The appeal for probabilistic models

Probabilitsic models of cognition is a truly great idea. It is the kind we need in AI in order to make tangible progress. Side note: because the content is not easily accessible, few people can appreciate how great the content is, and this is a bit sad.

Anyhow, these ideas are really great (If you haven’t read it: trust me. If you don’t want to, read it and convince yourselves). And I want to consider the question: how did we get down this path to begin with, and why is it a good path to go down to ?

In Theory-based Bayesian models of inductive learning and reasoning, Joshua B. Tenenbaum, Thomas L. Griffiths, and Charles Kemp explain:

Human cognition rests on a unique talent for extracting generalizable knowledge from a few specific examples. Consider how a child might first grasp the meaning of a common word, such as ‘horse’

They consider the general problem that Tenenbaum often refers to as How does the mind get so much from so little. A special case would be “one-shot learning” that they mention, but the problem goes beyond just that: we want to explain not just the one-shot learning cases, but all the machinery that makes it possible. How do you even get in a state where one-shot learning is possible ?
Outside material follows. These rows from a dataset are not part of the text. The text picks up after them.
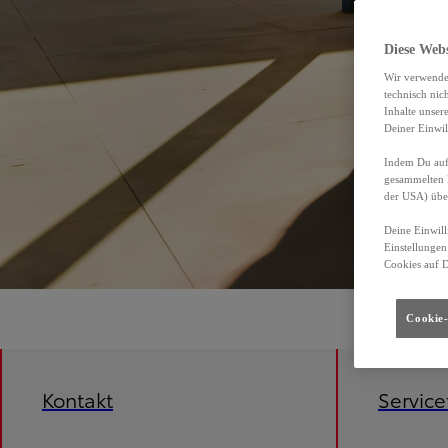
Diese Web
Wir verwende
technisch nic
Inhalte unser
Deiner Einwil
Indem Du auf 
gesammelten 
der USA) übe
Deine Einwill
Einstellungen
Cookies auf 
Cookie-
Kontakt
Servic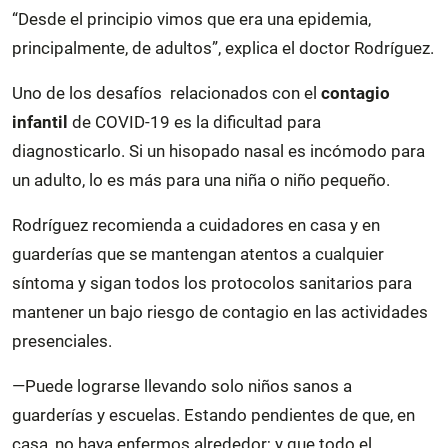
“Desde el principio vimos que era una epidemia,
principalmente, de adultos”, explica el doctor Rodríguez.
Uno de los desafíos relacionados con el
contagio
infantil
de COVID-19 es la dificultad para
diagnosticarlo. Si un hisopado nasal es incómodo para
un adulto, lo es más para una niña o niño pequeño.
Rodríguez recomienda a cuidadores en casa y en
guarderías que se mantengan atentos a cualquier
síntoma y sigan todos los protocolos sanitarios para
mantener un bajo riesgo de contagio en las actividades
presenciales.
—Puede lograrse llevando solo niños sanos a
guarderías y escuelas. Estando pendientes de que, en
casa, no haya enfermos alrededor; y que todo el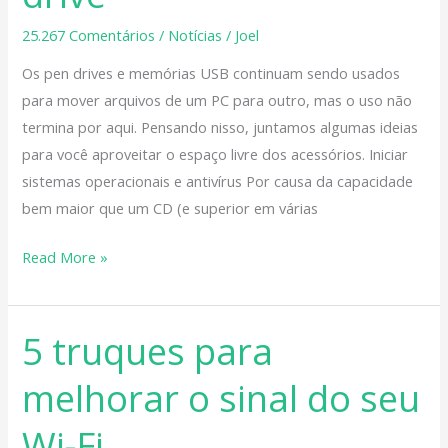
seu
25.267 Comentários
/
Notícias
/
Joel
pen
Os pen drives e memórias USB continuam sendo usados
drive
para mover arquivos de um PC para outro, mas o uso não
termina por aqui. Pensando nisso, juntamos algumas ideias
para você aproveitar o espaço livre dos acessórios. Iniciar
sistemas operacionais e antivírus Por causa da capacidade
bem maior que um CD (e superior em várias
Read More »
5 truques para
5
truques
melhorar o sinal do seu
para
melhorar
Wi-Fi
o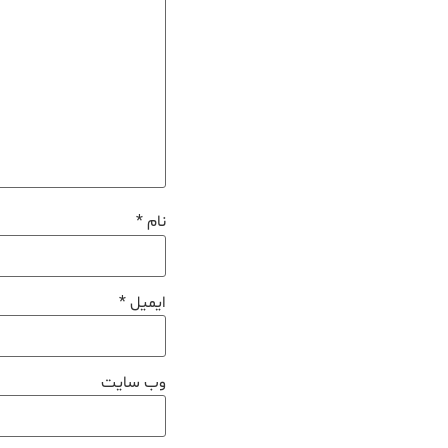
نام
*
ایمیل
*
وب‌ سایت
Most previous accounts of inductive generalization represent one of two approaches. The first focuses on relatively domain-general, knowledge-independent statistical mechanisms of inference, based on similarity, association, correlation or other statistical metrics [1,4– 13]. This approach has led to successful mathematical models of human generalization in laboratory tasks, but fails to account for many important phenomena of learning and reasoning in complex, real-world domains, such as intuitive biology, intuitive physics or intuitive psychology. The second approach aims to capture more of the richness of human inference, by appealing to sophisticated domain-specific knowledge representations, or intuitive theories [14–20]. An intuitive theory may be thought of as a system of related concepts, together with a set of causal laws, structural constraints, or other explanatory principles, that guide inductive inference in a particular domain. However, theory-based approaches to induction have been notoriously difficult to formalize, particularly in terms that make quantitative predictions about behavior or can be understood in terms of rational statistical inference.
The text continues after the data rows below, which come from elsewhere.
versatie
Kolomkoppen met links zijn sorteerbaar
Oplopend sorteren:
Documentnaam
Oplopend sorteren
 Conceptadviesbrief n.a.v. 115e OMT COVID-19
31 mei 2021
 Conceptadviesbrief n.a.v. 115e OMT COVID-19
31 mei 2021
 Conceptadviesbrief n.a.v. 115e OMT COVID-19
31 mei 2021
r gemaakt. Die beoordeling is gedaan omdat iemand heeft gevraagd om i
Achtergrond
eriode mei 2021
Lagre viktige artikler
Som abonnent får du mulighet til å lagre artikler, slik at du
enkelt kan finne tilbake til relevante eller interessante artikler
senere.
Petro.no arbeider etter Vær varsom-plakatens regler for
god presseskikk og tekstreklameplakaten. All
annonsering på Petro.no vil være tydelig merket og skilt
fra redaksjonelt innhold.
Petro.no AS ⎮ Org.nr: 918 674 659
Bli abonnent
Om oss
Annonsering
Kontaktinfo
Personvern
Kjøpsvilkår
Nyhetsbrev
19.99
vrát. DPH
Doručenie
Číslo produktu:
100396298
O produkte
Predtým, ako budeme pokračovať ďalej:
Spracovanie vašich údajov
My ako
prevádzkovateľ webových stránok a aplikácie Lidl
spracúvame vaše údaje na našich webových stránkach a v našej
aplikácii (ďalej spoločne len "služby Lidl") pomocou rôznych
So we have two approaches, both traditionally viewed as opposites:

statistical: knowledge-independent, based on similarity, association, correlation.
intuitive theories: a system of related concepts, together with a set of causal laws.

They propose a kind of merger:

We will argue for an alternative approach, where structured knowledge and statistical inference cooperate rather than compete, allowing us to build on the insights of both traditions. We cast induction as a form of Bayesian statistical inference over structured probabilistic models of the world.
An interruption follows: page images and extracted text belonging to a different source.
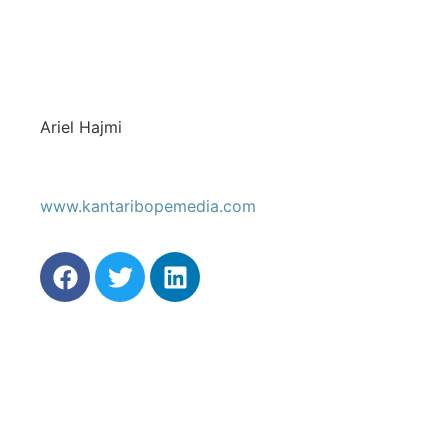
Ariel Hajmi
www.kantaribopemedia.com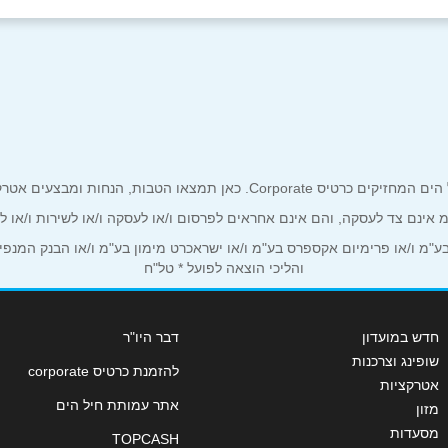
אימייל
*
ים אטרקטיביים אך ורק לכם מחזיקי כרטיס קורפורייט!
ע"מ אינם צד לעסקה, והם אינם אחראים לפרסום ו/או לעסקה ו/או לשירות ו/או 
מ ו/או פרימיום אקספרס בע"מ ו/או ישראכרט מימון בע"מ ו/או הבנק המנפיק *
והליכי הוצאה לפועל * טל"ח
חדש במועדון
דבר היו"ר
שופינג וצרכנות
להזמנת כרטיס corporate
אטרקציות
שליחה
אתר עמותת חיל הים
מזון
מסעדות
TOPCASH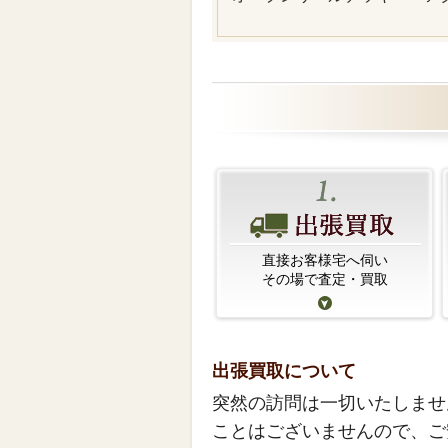
直接お客様宅へ伺い
その場で査定・買取
出張買取について
突然の訪問は一切いたしませ
ことはございませんので、ご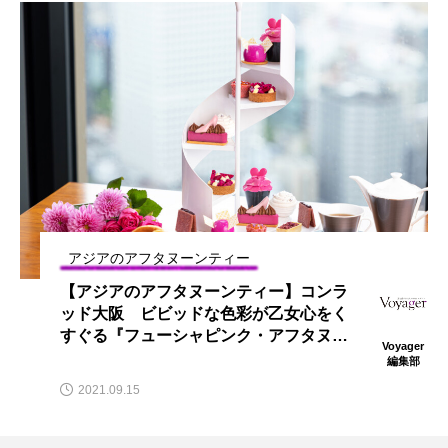
アジアのアフタヌーンティー
【アジアのアフタヌーンティー】コンラ
ッド大阪 ビビッドな色彩が乙女心をく
すぐる『フューシャピンク・アフタヌー
Voyager
ンティー』
編集部
2021.09.15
And this is great. Learning becomes some kind of probabilistic program induction, and inference a search in program input (and/or execution) space.

These models can be seen as probabilistic versions of intuitive theories [14,18,20] or schemas [21,22], capturing the knowledge about a domain that enables inductive generalization from sparse data

And this is why you should read Probabilitsic models of cognition is a truly great idea. In it, Noah D. Goodman and Joshua B. Tenenbaum go into very concrete details (execute-directly-into-your-browser concrete) about how those probabilistic models work.